+++ AVAILABLE RECORDS

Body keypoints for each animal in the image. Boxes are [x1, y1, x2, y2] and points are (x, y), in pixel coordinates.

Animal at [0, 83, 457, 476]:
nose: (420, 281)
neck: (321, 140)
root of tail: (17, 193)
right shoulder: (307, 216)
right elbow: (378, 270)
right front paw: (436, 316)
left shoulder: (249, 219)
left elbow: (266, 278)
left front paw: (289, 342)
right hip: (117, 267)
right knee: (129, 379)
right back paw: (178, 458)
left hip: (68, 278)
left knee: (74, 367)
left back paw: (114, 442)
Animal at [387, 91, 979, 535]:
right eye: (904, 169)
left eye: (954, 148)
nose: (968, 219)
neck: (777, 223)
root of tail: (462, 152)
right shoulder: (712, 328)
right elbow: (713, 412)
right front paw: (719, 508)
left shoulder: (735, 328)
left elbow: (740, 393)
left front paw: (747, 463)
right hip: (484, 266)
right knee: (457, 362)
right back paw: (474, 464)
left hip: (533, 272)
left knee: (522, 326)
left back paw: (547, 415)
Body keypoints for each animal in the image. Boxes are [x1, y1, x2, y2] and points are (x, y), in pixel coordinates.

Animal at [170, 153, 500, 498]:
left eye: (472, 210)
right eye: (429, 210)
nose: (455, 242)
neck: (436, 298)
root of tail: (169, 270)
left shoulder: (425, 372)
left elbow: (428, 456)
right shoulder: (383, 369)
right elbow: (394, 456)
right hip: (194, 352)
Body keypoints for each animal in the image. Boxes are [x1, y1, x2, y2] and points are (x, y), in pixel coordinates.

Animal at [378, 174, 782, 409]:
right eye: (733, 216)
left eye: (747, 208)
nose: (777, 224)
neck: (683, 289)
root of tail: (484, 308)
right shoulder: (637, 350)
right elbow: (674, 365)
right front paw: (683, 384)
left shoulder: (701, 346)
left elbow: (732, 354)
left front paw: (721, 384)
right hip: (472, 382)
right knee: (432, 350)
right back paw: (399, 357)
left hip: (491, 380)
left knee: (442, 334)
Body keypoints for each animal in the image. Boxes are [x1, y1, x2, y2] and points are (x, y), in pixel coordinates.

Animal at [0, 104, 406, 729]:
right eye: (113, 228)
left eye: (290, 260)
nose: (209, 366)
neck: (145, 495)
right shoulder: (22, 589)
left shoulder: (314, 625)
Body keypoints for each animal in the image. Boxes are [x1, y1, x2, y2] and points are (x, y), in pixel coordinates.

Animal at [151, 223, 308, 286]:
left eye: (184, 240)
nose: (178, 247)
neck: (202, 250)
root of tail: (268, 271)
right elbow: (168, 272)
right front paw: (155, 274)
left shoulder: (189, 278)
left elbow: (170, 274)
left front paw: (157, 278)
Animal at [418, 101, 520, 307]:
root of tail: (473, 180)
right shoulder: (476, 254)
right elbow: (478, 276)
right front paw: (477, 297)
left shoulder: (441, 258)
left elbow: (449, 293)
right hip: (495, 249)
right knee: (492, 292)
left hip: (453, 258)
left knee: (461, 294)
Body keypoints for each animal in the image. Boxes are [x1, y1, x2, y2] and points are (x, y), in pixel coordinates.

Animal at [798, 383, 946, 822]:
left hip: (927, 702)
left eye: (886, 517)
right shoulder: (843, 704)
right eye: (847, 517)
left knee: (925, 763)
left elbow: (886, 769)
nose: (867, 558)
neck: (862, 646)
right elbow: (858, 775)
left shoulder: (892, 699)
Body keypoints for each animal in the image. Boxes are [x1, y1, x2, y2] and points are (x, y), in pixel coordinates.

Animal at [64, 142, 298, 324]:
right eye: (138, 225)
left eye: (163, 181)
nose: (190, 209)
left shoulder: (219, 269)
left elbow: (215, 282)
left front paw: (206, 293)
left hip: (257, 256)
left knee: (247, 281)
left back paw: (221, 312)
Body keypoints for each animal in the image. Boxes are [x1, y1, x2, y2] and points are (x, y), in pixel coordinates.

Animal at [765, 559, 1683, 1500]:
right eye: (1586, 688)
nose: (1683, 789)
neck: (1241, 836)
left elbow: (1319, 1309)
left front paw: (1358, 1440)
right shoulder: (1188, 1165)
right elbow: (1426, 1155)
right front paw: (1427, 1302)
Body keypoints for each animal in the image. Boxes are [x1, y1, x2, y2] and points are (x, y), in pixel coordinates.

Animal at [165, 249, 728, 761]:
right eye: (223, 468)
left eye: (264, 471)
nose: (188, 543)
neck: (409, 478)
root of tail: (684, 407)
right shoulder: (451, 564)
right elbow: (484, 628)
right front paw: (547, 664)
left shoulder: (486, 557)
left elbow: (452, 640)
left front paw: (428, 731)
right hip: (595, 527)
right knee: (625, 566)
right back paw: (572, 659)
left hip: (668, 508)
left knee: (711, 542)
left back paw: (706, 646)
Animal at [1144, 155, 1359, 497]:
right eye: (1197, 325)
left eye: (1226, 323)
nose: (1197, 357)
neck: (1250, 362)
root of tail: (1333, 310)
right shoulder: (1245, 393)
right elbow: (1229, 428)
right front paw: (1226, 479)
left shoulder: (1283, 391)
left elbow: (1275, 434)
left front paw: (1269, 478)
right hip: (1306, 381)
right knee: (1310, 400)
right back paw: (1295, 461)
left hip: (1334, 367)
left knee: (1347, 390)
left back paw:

++++++

== TASK TO CARRY OUT ==
What is asked for is an exact copy of the lines above from the one containing "left knee: (522, 326)" through the one containing "left shoulder: (892, 699)", and only those.

== ANSWER TO THIS TASK ==
left knee: (522, 326)
left back paw: (547, 415)
Body keypoints for each animal in the image. Boxes are [x1, y1, x2, y2] and points are (x, y), in pixel coordinates.

Animal at [170, 153, 500, 498]:
left eye: (472, 210)
right eye: (429, 210)
nose: (455, 242)
neck: (436, 298)
root of tail: (169, 270)
left shoulder: (425, 372)
left elbow: (428, 456)
right shoulder: (383, 369)
right elbow: (394, 456)
right hip: (194, 352)
Body keypoints for each animal in the image. Boxes are [x1, y1, x2, y2] and points are (x, y), in pixel coordinates.

Animal at [378, 174, 782, 409]:
right eye: (733, 216)
left eye: (747, 208)
nose: (777, 224)
neck: (683, 289)
root of tail: (484, 308)
right shoulder: (637, 350)
right elbow: (674, 365)
right front paw: (683, 384)
left shoulder: (701, 346)
left elbow: (732, 354)
left front paw: (721, 384)
right hip: (472, 382)
right knee: (432, 350)
right back paw: (399, 357)
left hip: (491, 380)
left knee: (442, 334)
Body keypoints for each animal in the image. Boxes are [x1, y1, x2, y2] and points are (x, y), in pixel coordinates.

Animal at [0, 104, 406, 729]:
right eye: (113, 228)
left eye: (290, 260)
nose: (209, 366)
neck: (145, 495)
right shoulder: (22, 589)
left shoulder: (314, 625)
Body keypoints for each animal in the image. Boxes are [x1, y1, x2, y2] and points are (x, y), in pixel coordinates.

Animal at [151, 223, 308, 286]:
left eye: (184, 240)
nose: (178, 247)
neck: (202, 250)
root of tail: (268, 271)
right elbow: (168, 272)
right front paw: (155, 274)
left shoulder: (189, 278)
left elbow: (170, 274)
left front paw: (157, 278)
Animal at [418, 101, 520, 307]:
root of tail: (473, 180)
right shoulder: (476, 254)
right elbow: (478, 276)
right front paw: (477, 297)
left shoulder: (441, 258)
left elbow: (449, 293)
right hip: (495, 249)
right knee: (492, 292)
left hip: (453, 258)
left knee: (461, 294)
Body keypoints for each animal in the image. Boxes are [x1, y1, x2, y2] and points are (x, y), in pixel coordinates.

Animal at [798, 383, 946, 822]:
left hip: (927, 702)
left eye: (886, 517)
right shoulder: (843, 704)
right eye: (847, 517)
left knee: (925, 763)
left elbow: (886, 769)
nose: (867, 558)
neck: (862, 646)
right elbow: (858, 775)
left shoulder: (892, 699)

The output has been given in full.